Why the Kanak Don’t Fear Sharks

Published on
28. July 2020

Why the Kanak Don’t Fear Sharks: Myths as a Coherent but Dangerous Mirror of Nature

Eric Clua, Jean Guiart


This study focuses on the important role of sharks in the Melanesian mythology. Based on unpublished stories essentially originating from New Caledonia, we show how strong the links are between myths and the physical environment in which Kanak live. As prevalent mythical animals, sharks can indifferently play the role of avengers and righters of wrongs, or vehicles for the spirits of living or dead people. They can be either allies or enemies in wars, and their role as potential man‐killers is never overlooked. However, when humans are attacked and killed by a shark, it is always for a material reason: the victim broke a rule or a tabu, the shark was an enemy, the sharks withdrew protection, the event allowed a pregnant woman to reach a new territory, etc. Beyond arbitrary metaphysical justifications, such perceptions reflect respect for social and natural order.
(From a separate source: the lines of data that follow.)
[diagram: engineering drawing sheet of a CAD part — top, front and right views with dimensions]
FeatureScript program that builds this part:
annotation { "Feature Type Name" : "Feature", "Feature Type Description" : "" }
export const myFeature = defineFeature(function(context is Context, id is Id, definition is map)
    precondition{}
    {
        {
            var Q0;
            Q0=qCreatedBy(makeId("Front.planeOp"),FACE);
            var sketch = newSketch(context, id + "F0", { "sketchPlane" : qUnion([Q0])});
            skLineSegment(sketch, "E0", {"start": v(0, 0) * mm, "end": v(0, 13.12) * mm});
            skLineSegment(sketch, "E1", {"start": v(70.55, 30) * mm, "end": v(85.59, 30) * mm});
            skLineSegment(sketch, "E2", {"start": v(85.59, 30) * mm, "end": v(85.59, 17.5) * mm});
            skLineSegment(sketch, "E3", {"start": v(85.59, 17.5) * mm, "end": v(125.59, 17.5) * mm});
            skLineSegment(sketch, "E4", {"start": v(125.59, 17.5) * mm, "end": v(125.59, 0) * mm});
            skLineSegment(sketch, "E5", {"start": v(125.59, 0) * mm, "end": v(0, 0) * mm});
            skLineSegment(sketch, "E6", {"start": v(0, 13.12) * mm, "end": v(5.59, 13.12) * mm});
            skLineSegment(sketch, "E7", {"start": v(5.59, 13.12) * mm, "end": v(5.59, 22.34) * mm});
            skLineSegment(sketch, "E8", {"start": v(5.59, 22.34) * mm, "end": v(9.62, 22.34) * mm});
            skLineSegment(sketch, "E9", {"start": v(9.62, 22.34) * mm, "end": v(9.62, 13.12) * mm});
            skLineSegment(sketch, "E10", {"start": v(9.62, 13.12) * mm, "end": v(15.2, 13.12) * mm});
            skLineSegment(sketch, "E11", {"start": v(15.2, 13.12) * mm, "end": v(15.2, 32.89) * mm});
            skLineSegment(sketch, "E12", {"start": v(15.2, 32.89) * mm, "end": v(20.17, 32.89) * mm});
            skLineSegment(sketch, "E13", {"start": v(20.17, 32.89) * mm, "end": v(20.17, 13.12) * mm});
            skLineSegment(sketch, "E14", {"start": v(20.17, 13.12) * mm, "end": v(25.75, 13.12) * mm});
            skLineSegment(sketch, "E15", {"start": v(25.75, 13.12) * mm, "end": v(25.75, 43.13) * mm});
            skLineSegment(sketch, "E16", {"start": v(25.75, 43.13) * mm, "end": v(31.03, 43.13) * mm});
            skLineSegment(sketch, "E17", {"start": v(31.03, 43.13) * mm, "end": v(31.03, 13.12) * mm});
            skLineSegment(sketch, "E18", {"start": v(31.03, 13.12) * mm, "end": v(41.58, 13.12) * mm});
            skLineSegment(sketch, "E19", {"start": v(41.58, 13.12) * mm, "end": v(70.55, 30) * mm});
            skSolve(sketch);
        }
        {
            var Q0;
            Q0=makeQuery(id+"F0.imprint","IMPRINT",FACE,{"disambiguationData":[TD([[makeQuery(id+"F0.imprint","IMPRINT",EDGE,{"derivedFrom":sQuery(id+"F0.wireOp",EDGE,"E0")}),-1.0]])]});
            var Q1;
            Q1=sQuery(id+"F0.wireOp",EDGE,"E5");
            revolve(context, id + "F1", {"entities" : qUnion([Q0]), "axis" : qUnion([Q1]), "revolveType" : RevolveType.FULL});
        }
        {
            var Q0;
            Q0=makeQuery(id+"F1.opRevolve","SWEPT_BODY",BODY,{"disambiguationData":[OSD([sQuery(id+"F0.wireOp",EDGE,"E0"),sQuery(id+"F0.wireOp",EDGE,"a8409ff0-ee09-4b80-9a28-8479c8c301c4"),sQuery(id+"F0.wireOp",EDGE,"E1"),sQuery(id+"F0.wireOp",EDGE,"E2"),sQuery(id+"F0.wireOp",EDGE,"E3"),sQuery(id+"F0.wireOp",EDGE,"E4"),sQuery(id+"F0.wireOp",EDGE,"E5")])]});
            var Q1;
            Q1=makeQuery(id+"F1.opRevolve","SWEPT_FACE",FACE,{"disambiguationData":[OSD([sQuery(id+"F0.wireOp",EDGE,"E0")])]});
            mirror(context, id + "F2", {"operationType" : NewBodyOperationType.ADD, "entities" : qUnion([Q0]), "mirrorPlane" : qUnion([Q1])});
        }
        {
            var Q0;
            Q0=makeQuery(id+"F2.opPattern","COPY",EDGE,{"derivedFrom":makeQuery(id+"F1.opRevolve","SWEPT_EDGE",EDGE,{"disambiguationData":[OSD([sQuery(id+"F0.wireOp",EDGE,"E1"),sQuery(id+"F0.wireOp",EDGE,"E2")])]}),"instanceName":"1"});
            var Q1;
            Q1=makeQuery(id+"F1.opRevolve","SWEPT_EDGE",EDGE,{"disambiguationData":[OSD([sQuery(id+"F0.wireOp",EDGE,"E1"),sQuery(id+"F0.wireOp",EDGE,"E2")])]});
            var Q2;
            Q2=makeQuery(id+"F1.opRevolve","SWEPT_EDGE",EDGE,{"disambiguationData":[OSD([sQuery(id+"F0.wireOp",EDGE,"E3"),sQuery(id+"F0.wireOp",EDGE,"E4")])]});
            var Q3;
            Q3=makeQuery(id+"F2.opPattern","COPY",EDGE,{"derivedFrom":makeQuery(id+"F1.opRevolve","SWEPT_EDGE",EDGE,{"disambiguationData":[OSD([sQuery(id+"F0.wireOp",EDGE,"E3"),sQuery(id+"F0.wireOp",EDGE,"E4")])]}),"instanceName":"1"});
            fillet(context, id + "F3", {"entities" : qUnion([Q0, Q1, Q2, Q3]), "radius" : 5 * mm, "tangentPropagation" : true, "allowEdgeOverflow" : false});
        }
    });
For Kanak ni‐Vanuatu and other Pacific Islander peoples, sharks are part of a coherent Nature that includes natural and social hazards. In the quest for sustainable development of the planet, more in harmony with Nature, so‐called ‘developed societies’ might draw inspiration from such perceptions. Indigenous understandings could also help change the globally negative perception of sharks, and support shark conservation efforts in Oceania and worldwide.